Thursday, August 15, 2013

Loggers, Logging, and Log Rafts

Forest products are big business in B.C., and Dean Channel is clearly an important resource center. Logging equipment and camps were active here and there along the shore...

...and logging roads, old and new, wound along the slopes heading up into nearby valleys. I wonder how long it takes for new growth to mature and be ready to harvest.

The chart for Jenny Bay indicated a tempting spot to anchor, tucked away in a small niche behind a point. It must have been a great spot -  two logging camp barges were already situated there. We could have shared the bay, but the other mooring sites would not be as protected from afternoon winds and chop as that little niche. We moved on.

This old hulk was interesting to view and puzzle over. I wonder what its function was, and how and when did it end up on shore and upside down? 
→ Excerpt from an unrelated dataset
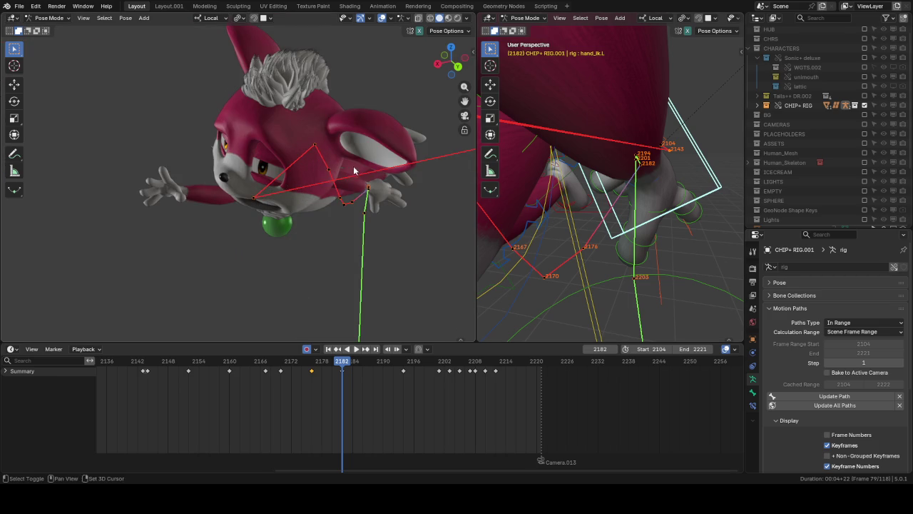
{"action": "scroll", "coordinate": [360, 173], "scroll_direction": "up", "scroll_amount": 1}
{"action": "scroll", "coordinate": [321, 207], "scroll_direction": "up", "scroll_amount": 1}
Here's a puzzle: there are bushes on shore behind this log skid indicating it is no longer used, but there is a raft with fresh logs at the foot of the skid. Does the rusty metal skid indicate disuse or daily contact with salt water? I wonder. 

The logger manning the tiny yard tug had to work hard to tighten up the boom chains, doing the job the same way it has been done for decades... by hand. Obviously, logging is not for wimps. I wonder how much technology has changed the process over time, especially in remote areas? I wonder about a lot of things.